About this task ▸ Could you extract the text of every one of the records below, reproducing each line word for word and in its original order?

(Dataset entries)
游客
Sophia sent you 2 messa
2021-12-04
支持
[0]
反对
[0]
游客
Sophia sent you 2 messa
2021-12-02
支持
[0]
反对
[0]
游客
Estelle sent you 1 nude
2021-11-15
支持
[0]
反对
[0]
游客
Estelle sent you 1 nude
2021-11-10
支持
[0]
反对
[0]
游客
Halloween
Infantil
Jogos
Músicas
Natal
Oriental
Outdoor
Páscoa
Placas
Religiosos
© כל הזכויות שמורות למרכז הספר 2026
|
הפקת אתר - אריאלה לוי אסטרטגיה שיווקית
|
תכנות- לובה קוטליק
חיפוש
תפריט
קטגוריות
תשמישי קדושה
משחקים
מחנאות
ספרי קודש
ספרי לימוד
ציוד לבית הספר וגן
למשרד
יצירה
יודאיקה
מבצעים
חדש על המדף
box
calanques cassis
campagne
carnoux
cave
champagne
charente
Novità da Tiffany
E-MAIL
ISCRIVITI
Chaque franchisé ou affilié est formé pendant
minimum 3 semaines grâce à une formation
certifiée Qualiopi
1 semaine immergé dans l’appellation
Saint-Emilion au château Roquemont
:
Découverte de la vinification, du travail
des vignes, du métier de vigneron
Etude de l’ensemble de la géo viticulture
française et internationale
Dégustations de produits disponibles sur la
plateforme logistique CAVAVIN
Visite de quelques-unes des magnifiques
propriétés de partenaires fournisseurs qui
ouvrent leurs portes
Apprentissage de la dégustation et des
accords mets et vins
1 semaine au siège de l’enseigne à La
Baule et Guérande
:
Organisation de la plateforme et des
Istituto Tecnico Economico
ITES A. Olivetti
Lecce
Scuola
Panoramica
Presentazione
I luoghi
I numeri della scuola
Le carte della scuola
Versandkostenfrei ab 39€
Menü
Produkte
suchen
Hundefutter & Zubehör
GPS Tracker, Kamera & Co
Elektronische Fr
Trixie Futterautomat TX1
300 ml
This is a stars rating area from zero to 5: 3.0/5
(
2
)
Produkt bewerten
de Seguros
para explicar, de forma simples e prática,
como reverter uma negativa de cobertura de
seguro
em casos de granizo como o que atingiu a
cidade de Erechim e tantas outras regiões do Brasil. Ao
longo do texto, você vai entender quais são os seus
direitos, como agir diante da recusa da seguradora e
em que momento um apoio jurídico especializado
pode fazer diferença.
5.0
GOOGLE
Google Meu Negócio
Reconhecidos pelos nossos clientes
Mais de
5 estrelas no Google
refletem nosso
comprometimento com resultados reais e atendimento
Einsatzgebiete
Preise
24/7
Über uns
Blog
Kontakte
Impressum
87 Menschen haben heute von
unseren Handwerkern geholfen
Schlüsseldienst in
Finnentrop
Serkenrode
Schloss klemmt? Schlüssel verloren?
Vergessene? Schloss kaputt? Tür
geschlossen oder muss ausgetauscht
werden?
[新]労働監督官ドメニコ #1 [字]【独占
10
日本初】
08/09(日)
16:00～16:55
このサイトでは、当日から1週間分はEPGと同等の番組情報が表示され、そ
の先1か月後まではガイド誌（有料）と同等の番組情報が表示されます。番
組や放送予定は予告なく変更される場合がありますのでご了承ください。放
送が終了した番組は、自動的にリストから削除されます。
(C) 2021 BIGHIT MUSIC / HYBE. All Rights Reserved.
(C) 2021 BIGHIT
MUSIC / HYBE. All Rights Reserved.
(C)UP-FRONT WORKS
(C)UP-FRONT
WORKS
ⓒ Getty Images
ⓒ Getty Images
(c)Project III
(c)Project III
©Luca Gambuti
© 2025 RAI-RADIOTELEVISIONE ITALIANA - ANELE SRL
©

Final answer ▸
游客
Sophia sent you 2 messa
2021-12-04
支持
[0]
反对
[0]
游客
Sophia sent you 2 messa
2021-12-02
支持
[0]
反对
[0]
游客
Estelle sent you 1 nude
2021-11-15
支持
[0]
反对
[0]
游客
Estelle sent you 1 nude
2021-11-10
支持
[0]
反对
[0]
游客
Halloween
Infantil
Jogos
Músicas
Natal
Oriental
Outdoor
Páscoa
Placas
Religiosos
© כל הזכויות שמורות למרכז הספר 2026
|
הפקת אתר - אריאלה לוי אסטרטגיה שיווקית
|
תכנות- לובה קוטליק
חיפוש
תפריט
קטגוריות
תשמישי קדושה
משחקים
מחנאות
ספרי קודש
ספרי לימוד
ציוד לבית הספר וגן
למשרד
יצירה
יודאיקה
מבצעים
חדש על המדף
box
calanques cassis
campagne
carnoux
cave
champagne
charente
Novità da Tiffany
E-MAIL
ISCRIVITI
Chaque franchisé ou affilié est formé pendant
minimum 3 semaines grâce à une formation
certifiée Qualiopi
1 semaine immergé dans l’appellation
Saint-Emilion au château Roquemont
:
Découverte de la vinification, du travail
des vignes, du métier de vigneron
Etude de l’ensemble de la géo viticulture
française et internationale
Dégustations de produits disponibles sur la
plateforme logistique CAVAVIN
Visite de quelques-unes des magnifiques
propriétés de partenaires fournisseurs qui
ouvrent leurs portes
Apprentissage de la dégustation et des
accords mets et vins
1 semaine au siège de l’enseigne à La
Baule et Guérande
:
Organisation de la plateforme et des
Istituto Tecnico Economico
ITES A. Olivetti
Lecce
Scuola
Panoramica
Presentazione
I luoghi
I numeri della scuola
Le carte della scuola
Versandkostenfrei ab 39€
Menü
Produkte
suchen
Hundefutter & Zubehör
GPS Tracker, Kamera & Co
Elektronische Fr
Trixie Futterautomat TX1
300 ml
This is a stars rating area from zero to 5: 3.0/5
(
2
)
Produkt bewerten
de Seguros
para explicar, de forma simples e prática,
como reverter uma negativa de cobertura de
seguro
em casos de granizo como o que atingiu a
cidade de Erechim e tantas outras regiões do Brasil. Ao
longo do texto, você vai entender quais são os seus
direitos, como agir diante da recusa da seguradora e
em que momento um apoio jurídico especializado
pode fazer diferença.
5.0
GOOGLE
Google Meu Negócio
Reconhecidos pelos nossos clientes
Mais de
5 estrelas no Google
refletem nosso
comprometimento com resultados reais e atendimento
Einsatzgebiete
Preise
24/7
Über uns
Blog
Kontakte
Impressum
87 Menschen haben heute von
unseren Handwerkern geholfen
Schlüsseldienst in
Finnentrop
Serkenrode
Schloss klemmt? Schlüssel verloren?
Vergessene? Schloss kaputt? Tür
geschlossen oder muss ausgetauscht
werden?
[新]労働監督官ドメニコ #1 [字]【独占
10
日本初】
08/09(日)
16:00～16:55
このサイトでは、当日から1週間分はEPGと同等の番組情報が表示され、そ
の先1か月後まではガイド誌（有料）と同等の番組情報が表示されます。番
組や放送予定は予告なく変更される場合がありますのでご了承ください。放
送が終了した番組は、自動的にリストから削除されます。
(C) 2021 BIGHIT MUSIC / HYBE. All Rights Reserved.
(C) 2021 BIGHIT
MUSIC / HYBE. All Rights Reserved.
(C)UP-FRONT WORKS
(C)UP-FRONT
WORKS
ⓒ Getty Images
ⓒ Getty Images
(c)Project III
(c)Project III
©Luca Gambuti
© 2025 RAI-RADIOTELEVISIONE ITALIANA - ANELE SRL
©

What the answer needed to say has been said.